Old Ox is an active influence in the international chamber music life by its extensive production of concerts, festivals, network
building, and master classes for young artists from all over the world.

He is the co-founder of The Yggdrasil String Quartet, 1990 – 2001, Sweden’s most internationally acclaimed and successful string
quartet. The Yggdrasil Quartet emerged as one of the most exciting new string quartets in the 1990s and became a champion of
new quartet music in Europe. After intense study with György Kurtág and Norbert Brainin the quartet were prizewinners in the
major string quartet competitions in London and Melbourne. With several award-winning recordings the Yggdrasil Quartet started
an international career with about 100 concerts a year worldwide, playing string quartet on a full-time basis with a repertoire
embracing some 250 works. Their first recording was a set of string quartets by Icelandic composer Jon Leifs, which went on to win
the Cannes MIDEM Award for the best chamber music disc of 1996. They also recorded the complete quartets of their
countryman Franz Berwald. This release was nominated for a Gramophone Award. During 1995-2000 the Yggdrasil Quartet was
Quartet in Residence at the University of Aberdeen, Scotland, where the members are Honorary Fellows for life.

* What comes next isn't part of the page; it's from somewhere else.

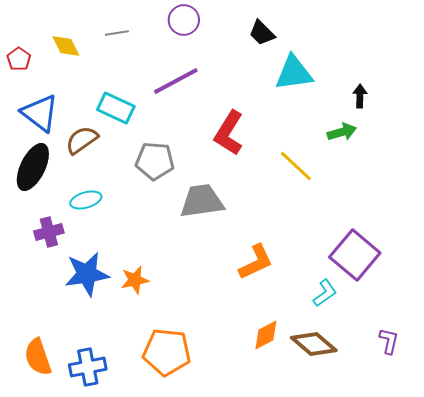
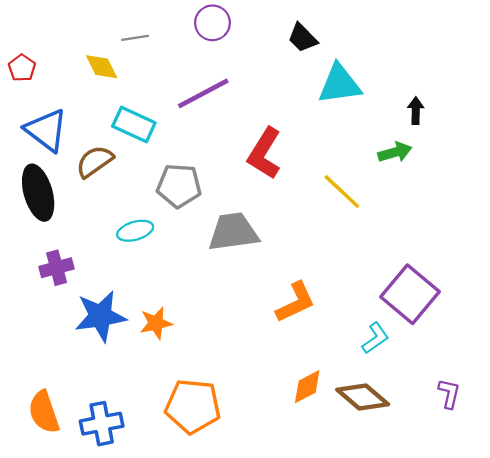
yellow diamond: (66, 46) -> (102, 67), moved
black ellipse: (33, 167) -> (38, 193), turned -42
cyan ellipse: (86, 200) -> (135, 231), moved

Per is often engaged as principal cellist in many Nordic chamber – and symphony orchestras, and frequently invited as a guest
soloist at international chamber music festivals.

Per’s cello is a Giuseppe & Antonio Gagliano of Naples from 1796 on which he recently started to record all the Bach suites for solo
cello. He was awarded the ‘Litteris et Artibus’ medal by the Swedish King for his achievements as a cellist in 2013.